In summary, there is an important need to study the effect of PG and VG aerosols on pulmonary surfactant in situ to unravel the molecular level of interaction between the surfactant and ENDS carrier solvents, to understand how they are incorporated between the DPPC molecules, and to determine at what percentage of VG and PG the surfactant activity will be altered.

Acknowledgments

This research is supported by grant number U54DA036105 from the National Institute on Drug Abuse of the National Institutes of Health (NIH) and the Center for Tobacco Products of the U.S. Food and Drug Administration (FDA).

Supporting Information Available

The Supporting Information is available free of charge at https://pubs.acs.org/doi/10.1021/acs.chemrestox.0c00528.

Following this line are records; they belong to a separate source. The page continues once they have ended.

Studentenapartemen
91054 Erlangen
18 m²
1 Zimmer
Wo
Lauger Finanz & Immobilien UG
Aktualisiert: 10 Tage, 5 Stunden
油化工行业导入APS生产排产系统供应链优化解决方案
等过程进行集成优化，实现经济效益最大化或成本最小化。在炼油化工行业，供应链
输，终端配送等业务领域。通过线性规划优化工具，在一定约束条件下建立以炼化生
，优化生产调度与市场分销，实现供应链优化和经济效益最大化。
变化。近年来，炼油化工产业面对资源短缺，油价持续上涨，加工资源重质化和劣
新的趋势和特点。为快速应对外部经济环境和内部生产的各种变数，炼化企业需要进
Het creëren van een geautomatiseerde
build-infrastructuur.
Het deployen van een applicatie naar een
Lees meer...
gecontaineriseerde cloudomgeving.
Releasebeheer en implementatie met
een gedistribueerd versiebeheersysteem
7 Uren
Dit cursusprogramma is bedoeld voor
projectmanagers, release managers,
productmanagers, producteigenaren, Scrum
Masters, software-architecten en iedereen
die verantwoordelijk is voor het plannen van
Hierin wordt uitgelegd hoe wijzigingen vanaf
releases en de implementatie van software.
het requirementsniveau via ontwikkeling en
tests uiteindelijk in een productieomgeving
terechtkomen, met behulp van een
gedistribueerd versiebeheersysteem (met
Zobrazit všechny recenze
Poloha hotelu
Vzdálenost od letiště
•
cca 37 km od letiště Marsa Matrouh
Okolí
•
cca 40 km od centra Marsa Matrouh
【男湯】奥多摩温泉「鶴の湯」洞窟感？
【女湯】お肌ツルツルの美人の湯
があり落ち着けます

  • Figure S1: ATR-FTIR spectrum of DPPC between 750 and 3100 cm–1 with an indication of its specific vibrational absorbance. Figure S2: FTIR spectra of DPPC and after each session of 10 puffs of PG using the ENDS device. Figure S3: Relative abundance of one of the affected DPPC vibrational bands (1737 cm–1) as a function of the cumulative number of puffs of VG and PG (PDF)

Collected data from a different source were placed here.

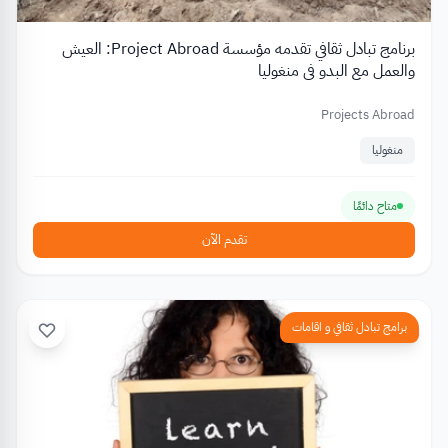
برنامج تبادل ثقافي تقدمه مؤسسة Project Abroad: العيش
والعمل مع البدو في منغوليا
Projects Abroad
منغوليا
متاح دائمًا
تقدم الآن
برامج تبادل ثقافي و اقامات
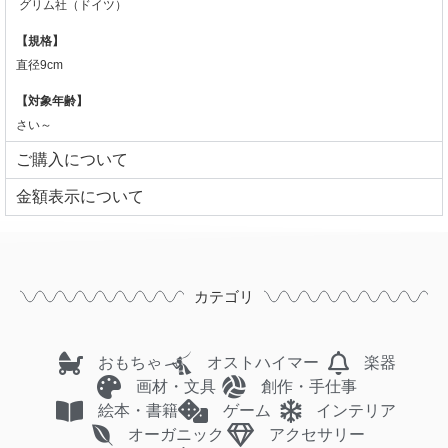
グリム社（ドイツ）
【規格】
直径9cm
【対象年齢】
さい～
ご購入について
⾦額表⽰について
カテゴリ
おもちゃ
オストハイマー
楽器
画材・文具
創作・手仕事
絵本・書籍
ゲーム
インテリア
オーガニック
アクセサリー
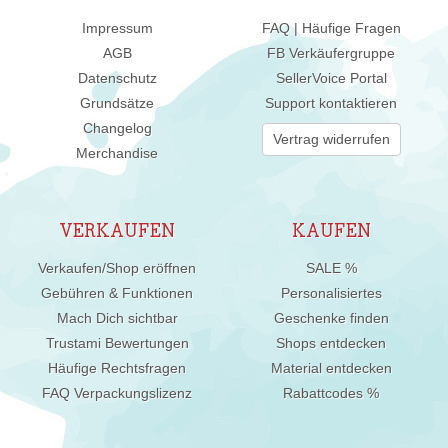
Impressum
FAQ | Häufige Fragen
AGB
FB Verkäufergruppe
Datenschutz
SellerVoice Portal
Grundsätze
Support kontaktieren
Changelog
Vertrag widerrufen
Merchandise
VERKAUFEN
KAUFEN
Verkaufen/Shop eröffnen
SALE %
Gebühren & Funktionen
Personalisiertes
Mach Dich sichtbar
Geschenke finden
Trustami Bewertungen
Shops entdecken
Häufige Rechtsfragen
Material entdecken
FAQ Verpackungslizenz
Rabattcodes %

The content of this work is solely the responsibility of the authors and does not necessarily represent the views of the NIH or the FDA. Drs. Eissenberg and Shihadeh are paid consultants in litigation against the tobacco industry and also the electronic cigarette industry and are named on one patent for a device that measures the puffing behavior of electronic cigarette users. Dr. Eissenberg is also named on a patent for a smartphone app that determines electronic cigarette device and liquid characteristics.

The authors declare no competing financial interest.